The protester also notes that Currents did not notify the Navy of its mistake until 10 days after bids were opened, despite the fact that, in its August 15 letter, the agency requested Currents to review and confirm its bid within 5 days. /2/ Hall argues that if the mistake were merely a clerical error Currents should have been able to detect it within hours of bid opening, and that in this case the amount of time allowed by the government simply provided Currents with ample time to reconsider its competitive position in comparison to the other bidders before seeking "correction" of its bid.

The mistake-in-bid rules are intended to permit relief to bidders who make genuine mistakes in their bids; the paramount concern of the rules, however, is the protection of the competitive bidding system.
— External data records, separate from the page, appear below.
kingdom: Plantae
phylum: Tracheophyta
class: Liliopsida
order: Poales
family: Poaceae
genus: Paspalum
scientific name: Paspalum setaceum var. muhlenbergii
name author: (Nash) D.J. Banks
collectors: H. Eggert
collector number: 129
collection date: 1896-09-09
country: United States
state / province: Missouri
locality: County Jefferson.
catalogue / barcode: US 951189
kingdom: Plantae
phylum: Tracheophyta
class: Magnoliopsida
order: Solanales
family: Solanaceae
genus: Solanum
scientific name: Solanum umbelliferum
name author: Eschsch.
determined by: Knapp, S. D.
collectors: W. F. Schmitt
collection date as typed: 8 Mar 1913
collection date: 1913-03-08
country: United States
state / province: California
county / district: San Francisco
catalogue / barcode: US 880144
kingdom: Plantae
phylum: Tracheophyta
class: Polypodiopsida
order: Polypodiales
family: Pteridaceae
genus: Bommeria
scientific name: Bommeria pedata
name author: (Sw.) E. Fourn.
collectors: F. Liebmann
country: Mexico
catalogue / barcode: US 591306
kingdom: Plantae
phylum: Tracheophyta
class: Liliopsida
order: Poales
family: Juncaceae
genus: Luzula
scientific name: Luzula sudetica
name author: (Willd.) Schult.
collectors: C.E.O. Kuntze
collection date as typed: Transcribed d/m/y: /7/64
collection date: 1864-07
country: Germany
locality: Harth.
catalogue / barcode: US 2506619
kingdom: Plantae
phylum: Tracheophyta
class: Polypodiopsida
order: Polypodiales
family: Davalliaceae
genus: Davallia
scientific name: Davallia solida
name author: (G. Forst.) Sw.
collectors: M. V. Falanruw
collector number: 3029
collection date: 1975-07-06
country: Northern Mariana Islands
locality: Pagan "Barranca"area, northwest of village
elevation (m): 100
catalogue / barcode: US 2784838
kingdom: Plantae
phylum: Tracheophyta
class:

Eagle Electric, B-228500, Feb. 5, 1988, 88-1 CPD Para. 116. This is the underlying reason that the rules permit correction of a bid after bid opening only if a high evidentiary standard is met, and then only if the bid as corrected will not come too close to the next low bid. See Panoramic Studios, B-200664, Aug. 17, 1981, 81-2 CPD Para. 144. Since, as we have held above, this evidentiary standard has been met in this case, we do not find that the integrity of the competitive process has in any way been compromised.

Consequently, the protest is denied, and Hall's claim for reimbursement of the costs of filing and pursuing its protest, including attorney fees, is also denied. Encon Management Inc., B-234679, June 23, 1989, 89-1 CPD Para. 595.

/1/ The protester has not pursued the second ground of its agency level protest.

/2/ The 5-day response period requested by the agency appears to be no more than its own policy to facilitate rapid resolution of questions, and there is no legal basis for this Office to enforce an agency's internal administrative policies. In addition, we note that for our purposes it is not relevant that it took Currents 10 days to discover its mistake, because the FAR does not set arbitrary time limits on the correction of mistakes, except that under the relevant section it must be proven before award. FAR Sec. 14.406-3.